Exercise instructions:
Without including any images, reproduce each entry exactly.
[[ Input records open ]]
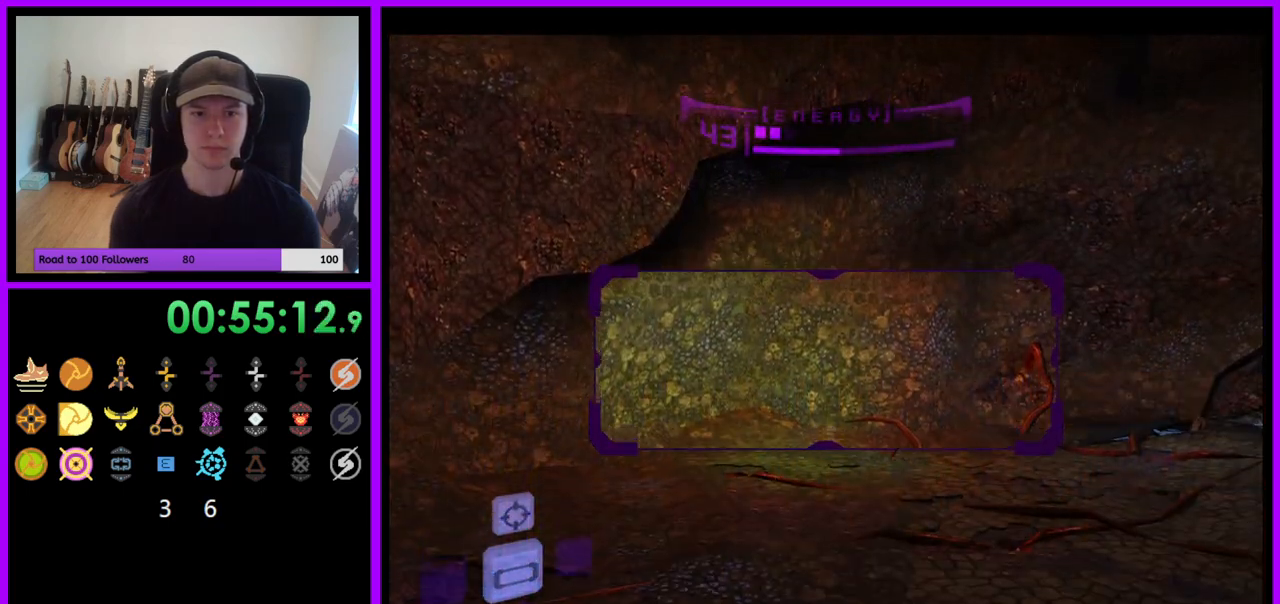
{"buttons": [], "left_stick": "center", "right_stick": "center", "events": [[17, "A", "down"], [100, "A", "up"]]}
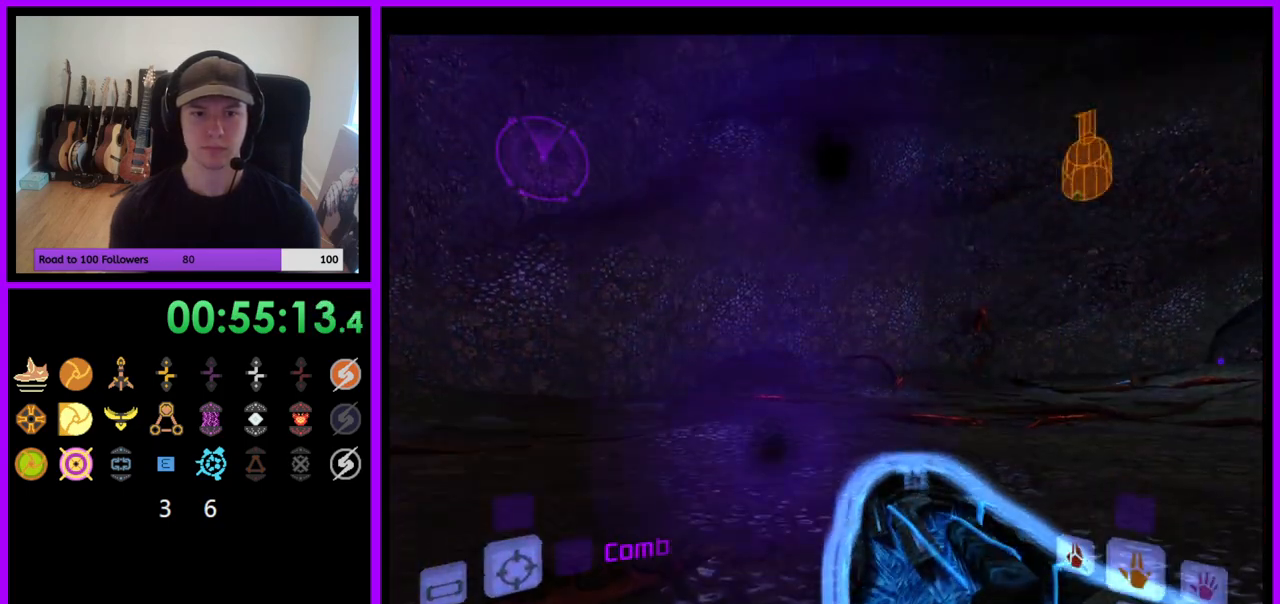
{"buttons": ["R1"], "left_stick": "down", "right_stick": "center", "events": [[200, "R1", "down"], [333, "left_stick", "down"]]}
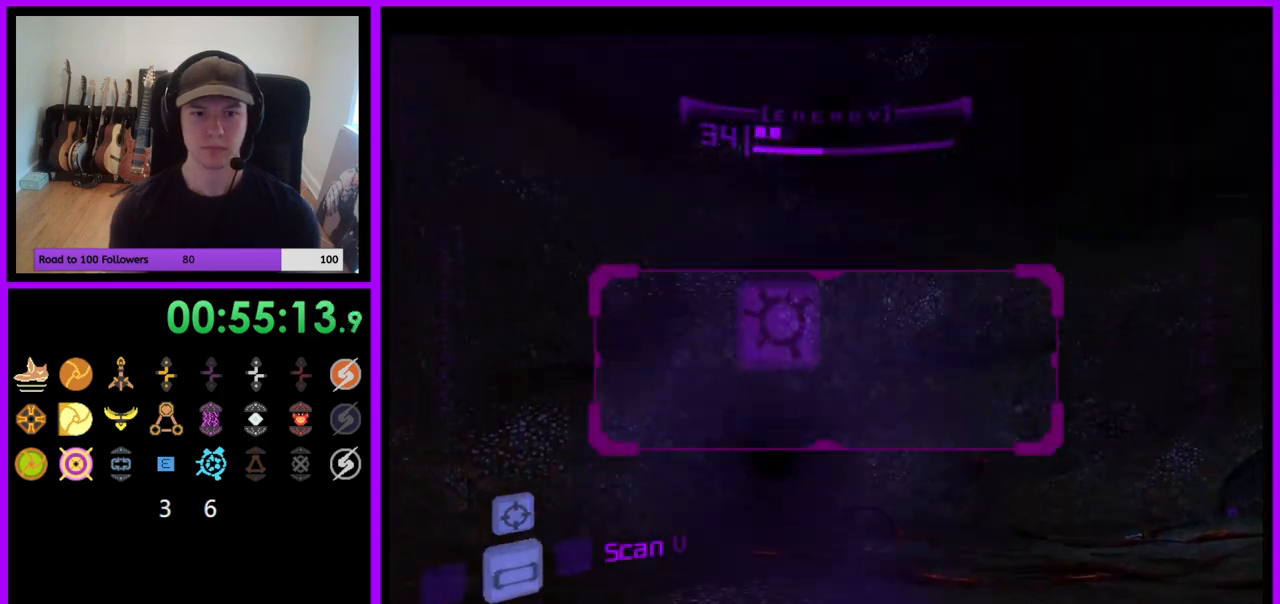
{"buttons": ["R1"], "left_stick": "center", "right_stick": "center", "events": [[33, "left_stick", "down-left"], [183, "left_stick", "center"]]}
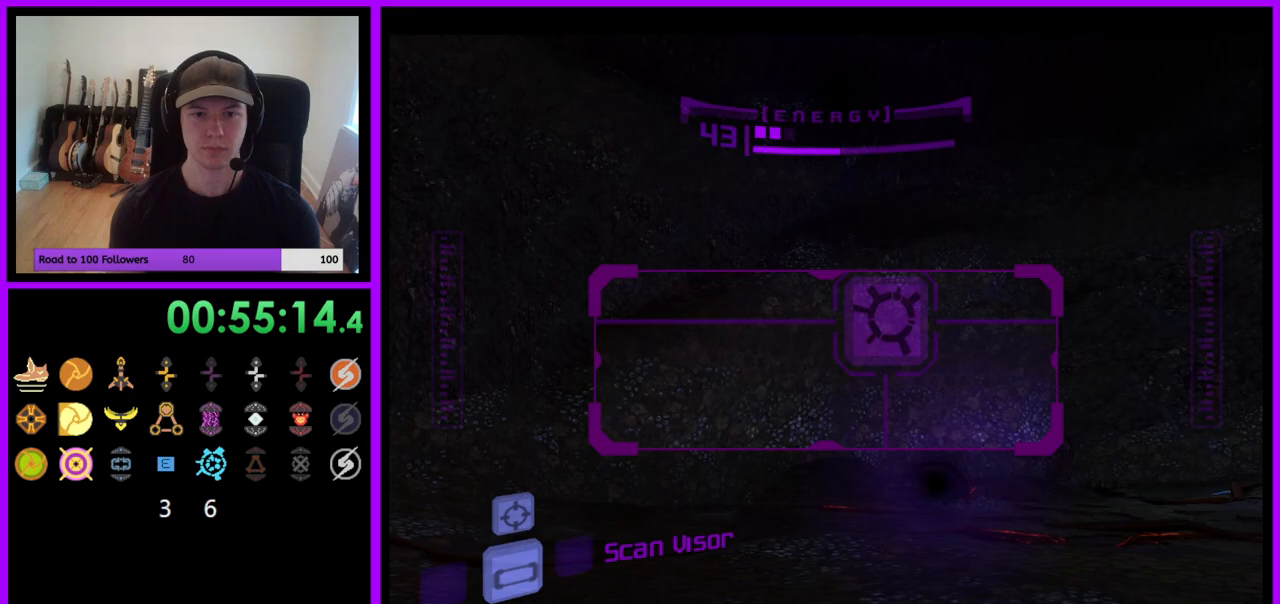
{"buttons": ["R1"], "left_stick": "down", "right_stick": "center", "events": [[33, "B", "down"], [50, "left_stick", "down"], [100, "B", "up"]]}
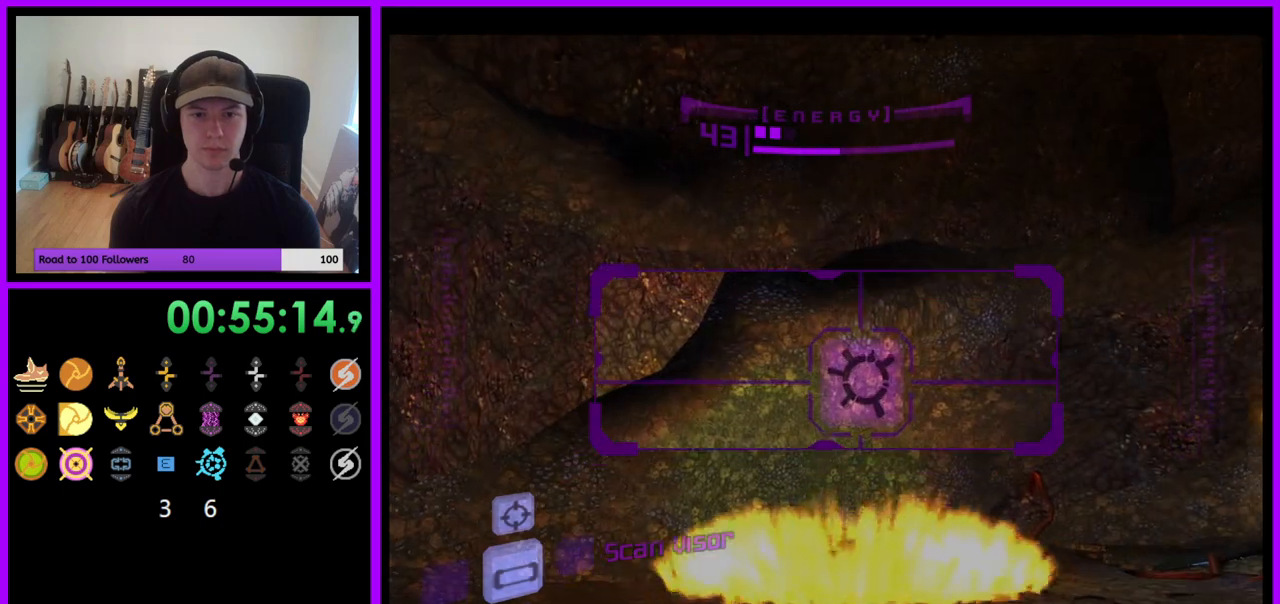
{"buttons": ["R1"], "left_stick": "center", "right_stick": "center", "events": [[17, "B", "down"], [83, "B", "up"], [167, "A", "down"], [200, "left_stick", "center"], [233, "A", "up"], [250, "R1", "up"], [417, "R1", "down"]]}
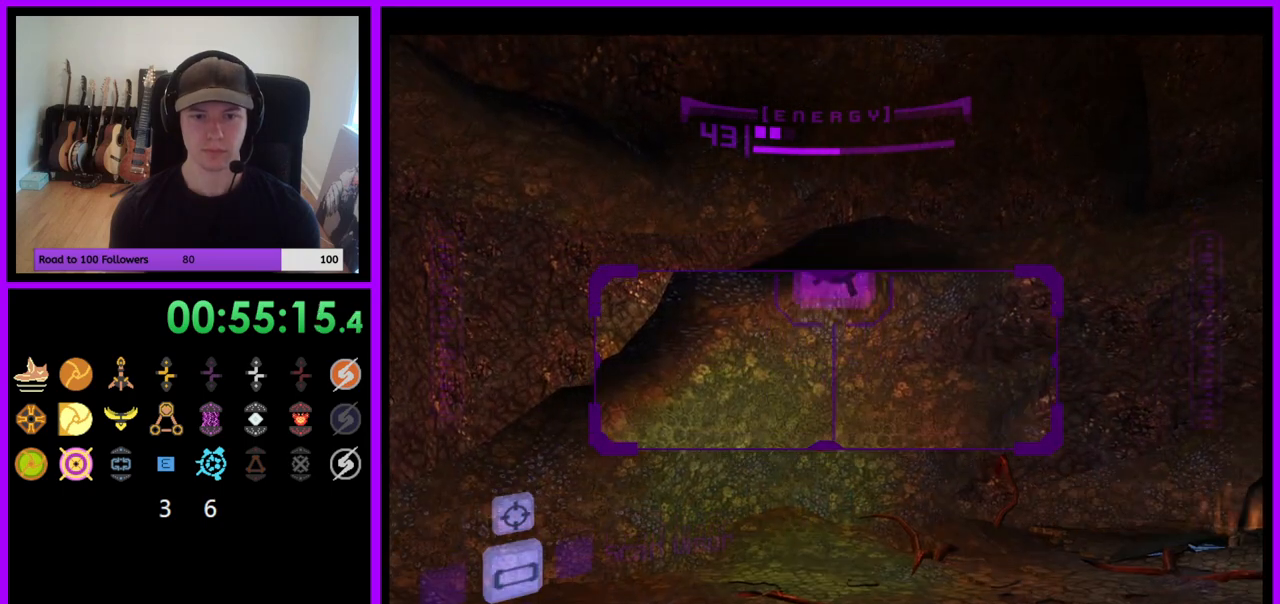
{"buttons": ["R1"], "left_stick": "down", "right_stick": "center", "events": [[150, "left_stick", "down"]]}
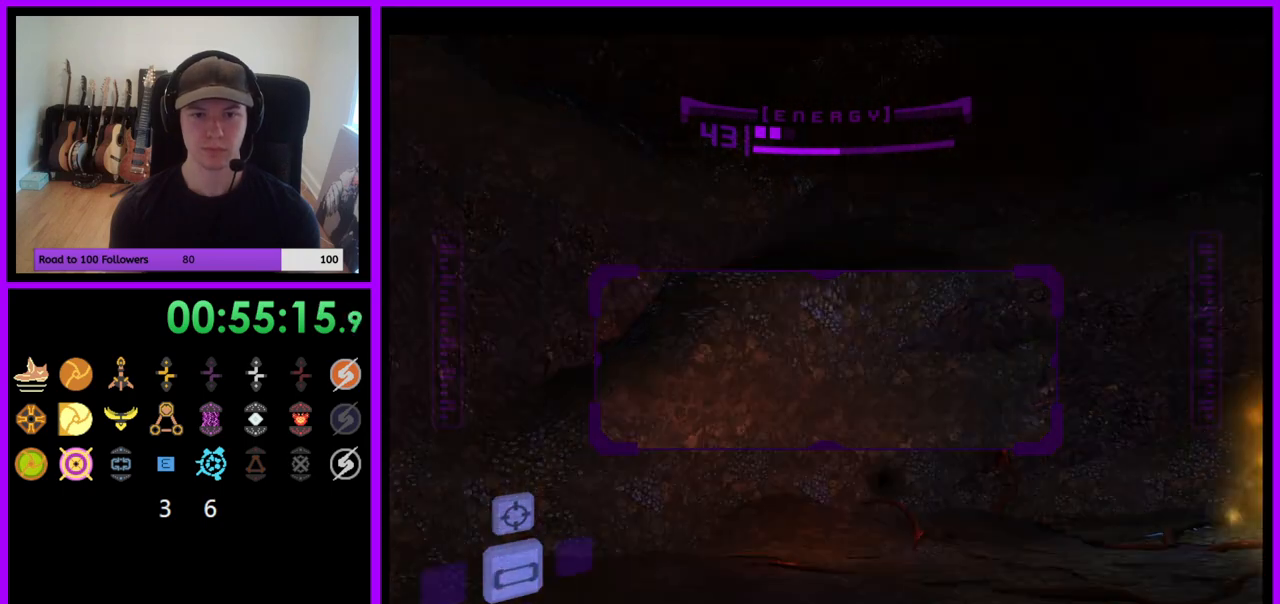
{"buttons": ["R1"], "left_stick": "down-left", "right_stick": "center", "events": [[467, "left_stick", "down-left"]]}
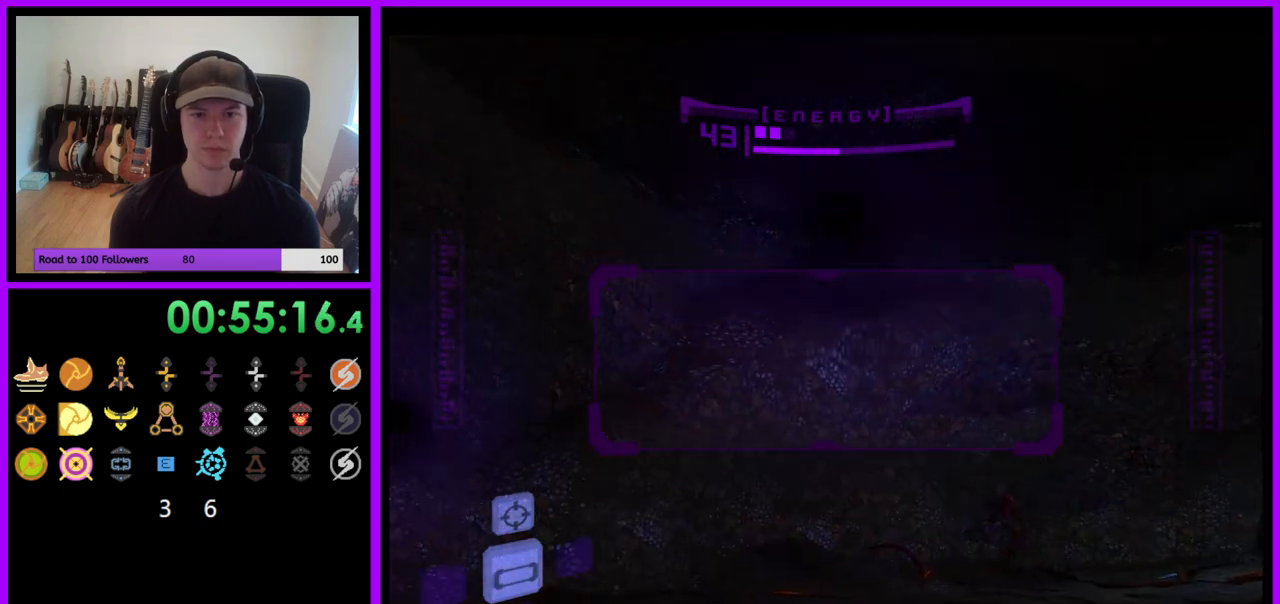
{"buttons": ["R1"], "left_stick": "right", "right_stick": "center", "events": [[67, "left_stick", "down"], [317, "left_stick", "right"]]}
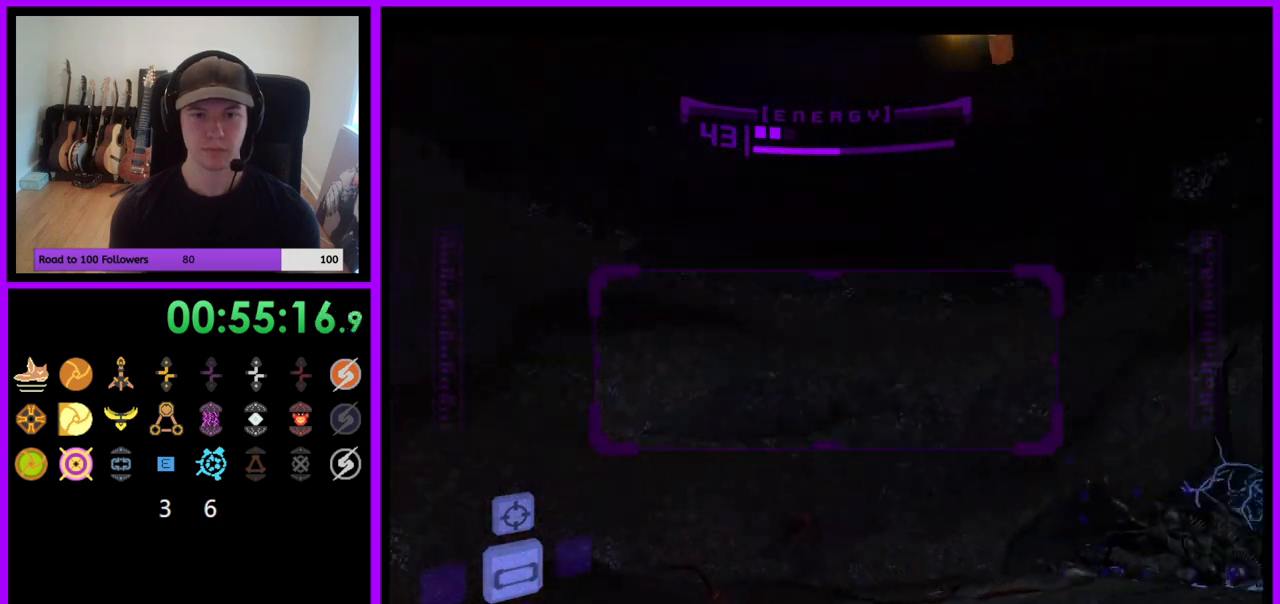
{"buttons": ["R1"], "left_stick": "down-left", "right_stick": "center", "events": [[200, "left_stick", "center"], [300, "left_stick", "down-left"]]}
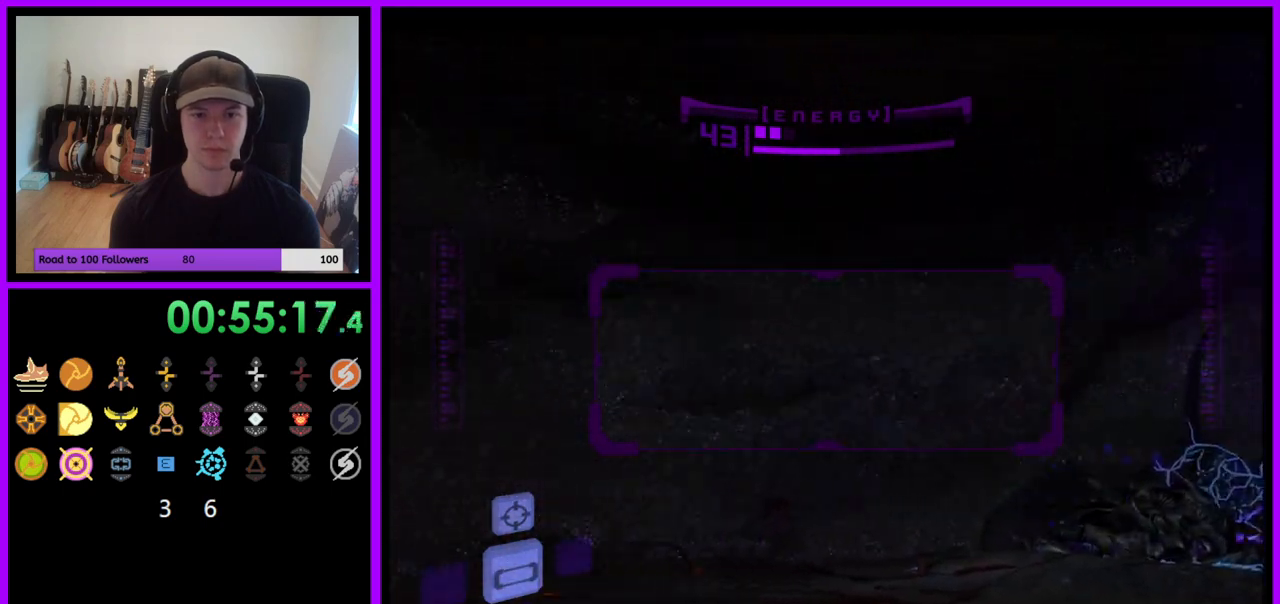
{"buttons": ["R1"], "left_stick": "down-left", "right_stick": "center", "events": []}
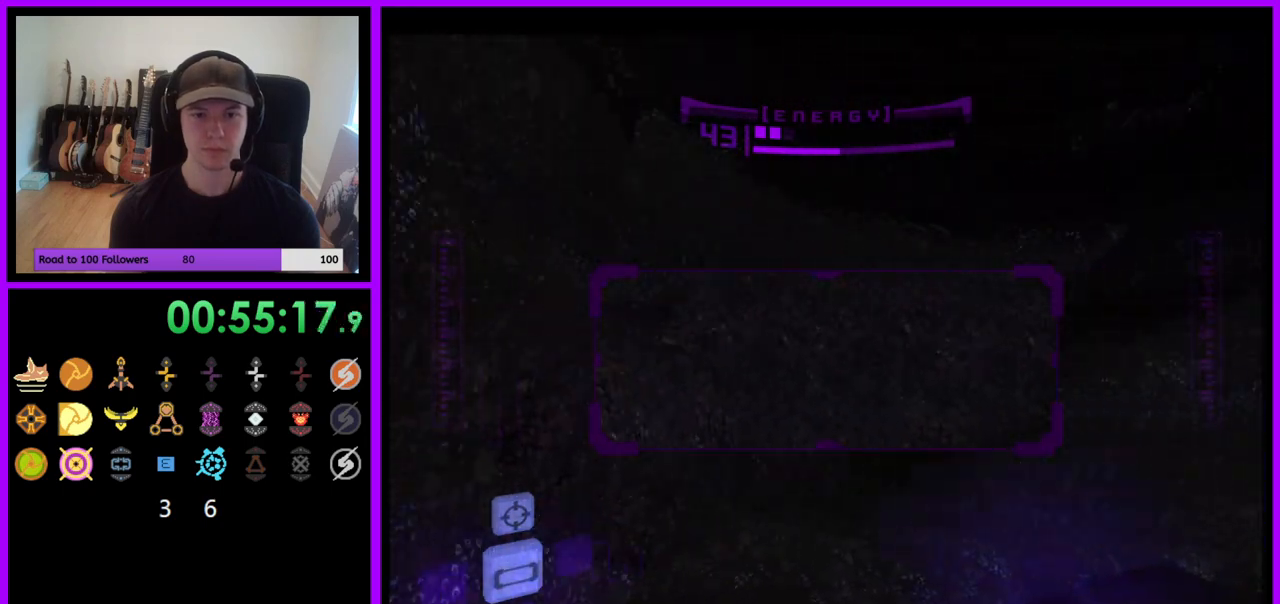
{"buttons": ["R1"], "left_stick": "right", "right_stick": "center", "events": [[83, "left_stick", "down"], [233, "left_stick", "down-right"], [450, "left_stick", "right"]]}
[[ Input records closed ]]
Solution to this exercise:
{"buttons": [], "left_stick": "center", "right_stick": "center", "events": [[17, "A", "down"], [100, "A", "up"]]}
{"buttons": ["R1"], "left_stick": "down", "right_stick": "center", "events": [[200, "R1", "down"], [333, "left_stick", "down"]]}
{"buttons": ["R1"], "left_stick": "center", "right_stick": "center", "events": [[33, "left_stick", "down-left"], [183, "left_stick", "center"]]}
{"buttons": ["R1"], "left_stick": "down", "right_stick": "center", "events": [[33, "B", "down"], [50, "left_stick", "down"], [100, "B", "up"]]}
{"buttons": ["R1"], "left_stick": "center", "right_stick": "center", "events": [[17, "B", "down"], [83, "B", "up"], [167, "A", "down"], [200, "left_stick", "center"], [233, "A", "up"], [250, "R1", "up"], [417, "R1", "down"]]}
{"buttons": ["R1"], "left_stick": "down", "right_stick": "center", "events": [[150, "left_stick", "down"]]}
{"buttons": ["R1"], "left_stick": "down-left", "right_stick": "center", "events": [[467, "left_stick", "down-left"]]}
{"buttons": ["R1"], "left_stick": "right", "right_stick": "center", "events": [[67, "left_stick", "down"], [317, "left_stick", "right"]]}
{"buttons": ["R1"], "left_stick": "down-left", "right_stick": "center", "events": [[200, "left_stick", "center"], [300, "left_stick", "down-left"]]}
{"buttons": ["R1"], "left_stick": "down-left", "right_stick": "center", "events": []}
{"buttons": ["R1"], "left_stick": "right", "right_stick": "center", "events": [[83, "left_stick", "down"], [233, "left_stick", "down-right"], [450, "left_stick", "right"]]}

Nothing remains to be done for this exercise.